练习目标:
将下列材料中所有的“Example”重命名为“Item”，其余内容保持不变，并输出完整结果。

数据记录:
<<<<
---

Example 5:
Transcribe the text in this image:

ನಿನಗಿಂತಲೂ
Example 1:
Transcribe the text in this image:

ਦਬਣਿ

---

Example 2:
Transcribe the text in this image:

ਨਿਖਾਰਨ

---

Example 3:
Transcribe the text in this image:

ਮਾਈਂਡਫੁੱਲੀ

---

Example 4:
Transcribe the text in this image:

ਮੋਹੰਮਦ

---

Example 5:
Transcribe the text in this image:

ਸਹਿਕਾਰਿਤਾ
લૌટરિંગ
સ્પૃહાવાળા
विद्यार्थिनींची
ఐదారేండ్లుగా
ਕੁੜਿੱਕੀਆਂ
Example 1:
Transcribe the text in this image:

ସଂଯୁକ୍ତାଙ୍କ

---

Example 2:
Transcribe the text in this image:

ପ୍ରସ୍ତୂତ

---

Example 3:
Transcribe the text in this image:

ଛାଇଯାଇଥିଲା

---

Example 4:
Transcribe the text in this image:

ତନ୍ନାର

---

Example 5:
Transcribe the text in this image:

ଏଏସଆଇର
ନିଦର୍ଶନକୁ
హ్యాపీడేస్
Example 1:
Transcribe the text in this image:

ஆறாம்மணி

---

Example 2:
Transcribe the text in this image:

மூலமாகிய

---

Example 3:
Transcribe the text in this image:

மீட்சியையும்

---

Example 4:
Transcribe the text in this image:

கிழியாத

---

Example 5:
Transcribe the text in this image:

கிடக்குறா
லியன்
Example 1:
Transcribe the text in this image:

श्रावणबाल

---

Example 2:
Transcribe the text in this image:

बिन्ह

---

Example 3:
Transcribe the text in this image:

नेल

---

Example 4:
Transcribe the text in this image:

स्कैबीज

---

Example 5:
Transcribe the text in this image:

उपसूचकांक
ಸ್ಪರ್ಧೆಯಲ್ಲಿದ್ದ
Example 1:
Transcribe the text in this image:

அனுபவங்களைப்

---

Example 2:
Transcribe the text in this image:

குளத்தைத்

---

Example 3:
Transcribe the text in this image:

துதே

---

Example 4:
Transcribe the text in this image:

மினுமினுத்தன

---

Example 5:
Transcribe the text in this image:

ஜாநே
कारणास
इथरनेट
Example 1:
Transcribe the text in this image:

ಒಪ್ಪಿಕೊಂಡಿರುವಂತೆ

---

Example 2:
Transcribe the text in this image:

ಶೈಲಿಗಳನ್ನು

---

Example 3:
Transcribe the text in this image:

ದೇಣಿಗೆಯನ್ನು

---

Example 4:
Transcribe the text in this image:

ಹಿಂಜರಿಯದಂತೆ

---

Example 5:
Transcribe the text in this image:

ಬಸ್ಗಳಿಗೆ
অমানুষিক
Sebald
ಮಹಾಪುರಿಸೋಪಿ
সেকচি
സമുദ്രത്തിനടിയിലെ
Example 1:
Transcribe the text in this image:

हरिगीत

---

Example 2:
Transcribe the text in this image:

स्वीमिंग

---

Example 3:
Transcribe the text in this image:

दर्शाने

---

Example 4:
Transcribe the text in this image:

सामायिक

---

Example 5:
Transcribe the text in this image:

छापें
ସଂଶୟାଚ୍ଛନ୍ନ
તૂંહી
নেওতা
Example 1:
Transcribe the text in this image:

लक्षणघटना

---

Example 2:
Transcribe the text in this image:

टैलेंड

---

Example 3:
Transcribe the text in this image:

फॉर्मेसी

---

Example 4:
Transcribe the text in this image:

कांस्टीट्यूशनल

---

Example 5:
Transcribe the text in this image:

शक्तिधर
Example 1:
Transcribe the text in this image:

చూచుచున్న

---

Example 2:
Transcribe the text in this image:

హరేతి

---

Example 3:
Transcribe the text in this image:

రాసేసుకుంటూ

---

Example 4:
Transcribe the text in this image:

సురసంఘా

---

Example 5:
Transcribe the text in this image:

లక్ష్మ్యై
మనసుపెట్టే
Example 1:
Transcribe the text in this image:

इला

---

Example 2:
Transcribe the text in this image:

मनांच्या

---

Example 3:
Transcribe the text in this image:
>>>>
书面解答:
---

Item 5:
Transcribe the text in this image:

ನಿನಗಿಂತಲೂ
Item 1:
Transcribe the text in this image:

ਦਬਣਿ

---

Item 2:
Transcribe the text in this image:

ਨਿਖਾਰਨ

---

Item 3:
Transcribe the text in this image:

ਮਾਈਂਡਫੁੱਲੀ

---

Item 4:
Transcribe the text in this image:

ਮੋਹੰਮਦ

---

Item 5:
Transcribe the text in this image:

ਸਹਿਕਾਰਿਤਾ
લૌટરિંગ
સ્પૃહાવાળા
विद्यार्थिनींची
ఐదారేండ్లుగా
ਕੁੜਿੱਕੀਆਂ
Item 1:
Transcribe the text in this image:

ସଂଯୁକ୍ତାଙ୍କ

---

Item 2:
Transcribe the text in this image:

ପ୍ରସ୍ତୂତ

---

Item 3:
Transcribe the text in this image:

ଛାଇଯାଇଥିଲା

---

Item 4:
Transcribe the text in this image:

ତନ୍ନାର

---

Item 5:
Transcribe the text in this image:

ଏଏସଆଇର
ନିଦର୍ଶନକୁ
హ్యాపీడేస్
Item 1:
Transcribe the text in this image:

ஆறாம்மணி

---

Item 2:
Transcribe the text in this image:

மூலமாகிய

---

Item 3:
Transcribe the text in this image:

மீட்சியையும்

---

Item 4:
Transcribe the text in this image:

கிழியாத

---

Item 5:
Transcribe the text in this image:

கிடக்குறா
லியன்
Item 1:
Transcribe the text in this image:

श्रावणबाल

---

Item 2:
Transcribe the text in this image:

बिन्ह

---

Item 3:
Transcribe the text in this image:

नेल

---

Item 4:
Transcribe the text in this image:

स्कैबीज

---

Item 5:
Transcribe the text in this image:

उपसूचकांक
ಸ್ಪರ್ಧೆಯಲ್ಲಿದ್ದ
Item 1:
Transcribe the text in this image:

அனுபவங்களைப்

---

Item 2:
Transcribe the text in this image:

குளத்தைத்

---

Item 3:
Transcribe the text in this image:

துதே

---

Item 4:
Transcribe the text in this image:

மினுமினுத்தன

---

Item 5:
Transcribe the text in this image:

ஜாநே
कारणास
इथरनेट
Item 1:
Transcribe the text in this image:

ಒಪ್ಪಿಕೊಂಡಿರುವಂತೆ

---

Item 2:
Transcribe the text in this image:

ಶೈಲಿಗಳನ್ನು

---

Item 3:
Transcribe the text in this image:

ದೇಣಿಗೆಯನ್ನು

---

Item 4:
Transcribe the text in this image:

ಹಿಂಜರಿಯದಂತೆ

---

Item 5:
Transcribe the text in this image:

ಬಸ್ಗಳಿಗೆ
অমানুষিক
Sebald
ಮಹಾಪುರಿಸೋಪಿ
সেকচি
സമുദ്രത്തിനടിയിലെ
Item 1:
Transcribe the text in this image:

हरिगीत

---

Item 2:
Transcribe the text in this image:

स्वीमिंग

---

Item 3:
Transcribe the text in this image:

दर्शाने

---

Item 4:
Transcribe the text in this image:

सामायिक

---

Item 5:
Transcribe the text in this image:

छापें
ସଂଶୟାଚ୍ଛନ୍ନ
તૂંહી
নেওতা
Item 1:
Transcribe the text in this image:

लक्षणघटना

---

Item 2:
Transcribe the text in this image:

टैलेंड

---

Item 3:
Transcribe the text in this image:

फॉर्मेसी

---

Item 4:
Transcribe the text in this image:

कांस्टीट्यूशनल

---

Item 5:
Transcribe the text in this image:

शक्तिधर
Item 1:
Transcribe the text in this image:

చూచుచున్న

---

Item 2:
Transcribe the text in this image:

హరేతి

---

Item 3:
Transcribe the text in this image:

రాసేసుకుంటూ

---

Item 4:
Transcribe the text in this image:

సురసంఘా

---

Item 5:
Transcribe the text in this image:

లక్ష్మ్యై
మనసుపెట్టే
Item 1:
Transcribe the text in this image:

इला

---

Item 2:
Transcribe the text in this image:

मनांच्या

---

Item 3:
Transcribe the text in this image:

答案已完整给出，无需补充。